さなぎの教室 公演情報 オフィスコットーネ「さなぎの教室」の観てきた!クチコミとコメント

  • 満足度★★★★








    時系列やシーンをバラしてパズルを解くのではなく、淡々と示していくような展開だ。それはまた不条理的でもあり、その平坦さは退屈を感じさせている。



    前説から「暴露」しているのでネタバレには ならないが、元看護師女性を脚本・演出の松本が演じている。代役だ。率直に述べてはこれは正答でもあった。なぜなら九州弁と地元っ子(コワモテ)ぶりは男性だからこそ「男性・性」(男性というわけではない)を再現しやすいし、狭い狭いインナーサークルを支配する心理学的根拠を与えていたからだ。相手に親身になる同調をみせながら、ある局面では、いっきに怒る。つまり、それは上からのチョイスでしかない。



    そうやって支配された元看護師コミュニティの、「絶望」と「従順」は、たしかに日本社会に言われている闇でもあり、悲壮なまでに「石井」という固定ワードを連発されるシーンは、いみじくも保身への回避が従う側を従わす歯車に転化する、人間の滑稽さを象徴していた。

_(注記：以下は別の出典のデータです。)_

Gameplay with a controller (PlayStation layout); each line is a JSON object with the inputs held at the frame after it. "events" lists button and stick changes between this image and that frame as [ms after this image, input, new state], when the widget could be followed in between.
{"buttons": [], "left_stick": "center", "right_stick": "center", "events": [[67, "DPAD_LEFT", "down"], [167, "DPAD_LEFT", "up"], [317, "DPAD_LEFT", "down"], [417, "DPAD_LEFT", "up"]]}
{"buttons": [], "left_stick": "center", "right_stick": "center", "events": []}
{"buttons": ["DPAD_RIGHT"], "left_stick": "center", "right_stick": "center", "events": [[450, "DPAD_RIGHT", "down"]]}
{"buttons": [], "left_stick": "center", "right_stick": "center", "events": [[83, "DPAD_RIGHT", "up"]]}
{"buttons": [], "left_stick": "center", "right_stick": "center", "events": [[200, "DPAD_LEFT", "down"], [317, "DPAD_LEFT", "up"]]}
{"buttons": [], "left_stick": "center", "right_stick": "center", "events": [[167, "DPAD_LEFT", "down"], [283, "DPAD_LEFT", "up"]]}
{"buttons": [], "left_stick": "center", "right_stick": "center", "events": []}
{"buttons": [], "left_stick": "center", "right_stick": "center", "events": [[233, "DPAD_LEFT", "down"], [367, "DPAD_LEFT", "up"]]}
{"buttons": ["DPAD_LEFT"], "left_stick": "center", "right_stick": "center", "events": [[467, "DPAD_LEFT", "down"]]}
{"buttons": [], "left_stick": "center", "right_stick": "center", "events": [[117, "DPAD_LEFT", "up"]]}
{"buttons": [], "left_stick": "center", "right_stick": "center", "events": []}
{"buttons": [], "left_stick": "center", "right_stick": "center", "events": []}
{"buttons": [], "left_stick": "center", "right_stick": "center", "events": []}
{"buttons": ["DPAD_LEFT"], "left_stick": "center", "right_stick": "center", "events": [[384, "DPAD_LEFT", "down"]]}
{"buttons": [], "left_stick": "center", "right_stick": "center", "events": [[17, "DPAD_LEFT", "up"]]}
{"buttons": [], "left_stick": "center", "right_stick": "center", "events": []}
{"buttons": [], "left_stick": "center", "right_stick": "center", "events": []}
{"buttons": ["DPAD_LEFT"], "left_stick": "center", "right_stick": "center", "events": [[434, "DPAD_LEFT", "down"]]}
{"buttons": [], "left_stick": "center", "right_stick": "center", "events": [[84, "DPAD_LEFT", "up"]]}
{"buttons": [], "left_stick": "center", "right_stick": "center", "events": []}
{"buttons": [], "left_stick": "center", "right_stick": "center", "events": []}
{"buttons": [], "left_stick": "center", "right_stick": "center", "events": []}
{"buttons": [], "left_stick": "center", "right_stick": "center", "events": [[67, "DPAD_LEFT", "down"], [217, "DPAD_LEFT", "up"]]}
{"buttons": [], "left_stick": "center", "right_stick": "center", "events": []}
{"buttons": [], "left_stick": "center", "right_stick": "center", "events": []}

    そして、強調しておきたいのはシュールであるということだ。インナーサークルの女性4人。しかし呼び方は「ちゃん付け」でも「名前」でも「ニックネーム」でもなく、苗字となっている。それが何を意味するのかといえば関係の薄弱である。いや、それだけで距離があるとは断じえないのだが、「夫」や「母親」といった家族の重みと このサークルを相対化したとき、あまりに内部でのパッションだとか、結束が欠けている。それどころか、支配する頂点にたっている女性以外は、確実な部分で感情を失っている。その、結果との落差に驚かされることになるのはつゆぞの観客席だ。





















    ネタバレBOX









    とても恣意的だと思ったのは、この物語が「実話」だったことを明らかにする舞台装置だ。それは2002年ワールドカップにおける、来日騒動が、ふと食卓の話題に のぼったことだ。これによりリアリティが増した。今までは固有名詞を ほとんど閉まっていたのに、このシーンをきっかけに「実話」だと、宣言したようなものだった。そして、終演後、やはり頭に浮かんでいた事件を題材にしていたことがわかった。

    チラシに ばっちり書いてあったけど。


    「予行」のシーンは笑いの終始であったが、これは、前説で演出だと明らかにされていたからである。シビアすぎる内容なのに。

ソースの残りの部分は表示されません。